I have been thinking a lot about economic complexity this week. This is all the more relevant as Alberta heads into yet another downturn. And our political leaders head off to Paris with a new “climate change plan”. The perfect storm.
The world is full of explanatory paradigms. A paradigm is a way of thinking. In science and philosophy, it is a set of concepts or thought patterns that bring legitimacy to an explanation. It is a world view.
Reality arrives through four universal perspectives. This thought arose when I was observing my first grandson.
What is complexity? The context in which complexity arises is the human search for order, which means a satisfactory arrangement of things in space, time and cause. Since the beginning, humans have searched for order in the natural world, and created order in the human-made world. Many of us believe that the creation of life itself was a search for order.

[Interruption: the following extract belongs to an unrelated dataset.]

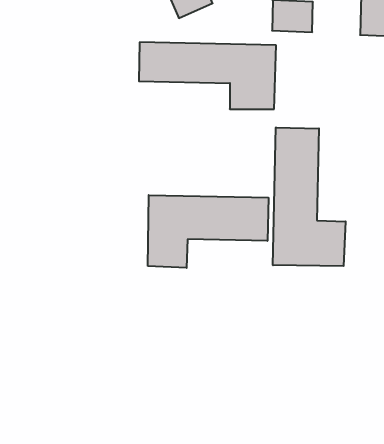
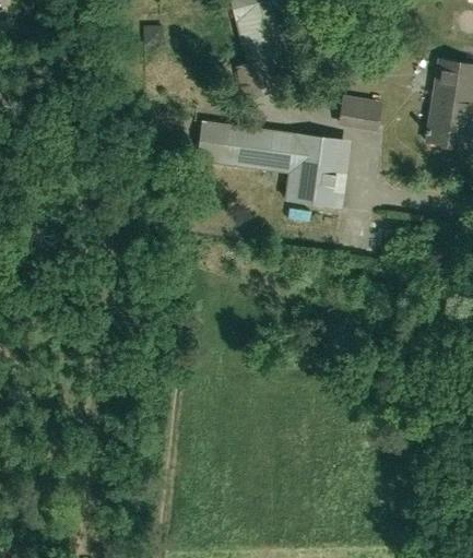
building: [273,127,346,266] -> none
building: [148,195,268,268] -> none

In 1962, Ayn Rand was challenged to explain her philosophy while standing on one foot. She did so by saying: “Metaphysics: Objective Reality; Epistemology: Reason; Ethics: Self-interest; Politics: Capitalism.”
I wish I could be so succinct.
A few years ago, I started writing a book. Its working title is Raising Our Game – Embracing Complexity Awareness. The purpose of this book is to describe how a better understanding of complexity theory would help leaders set goals, design and implement strategies and achieve results. But the intent of the book is to provide encouragement for us as individuals, groups and society to “raise our game”. By this, I mean taking us to a next level of human performance.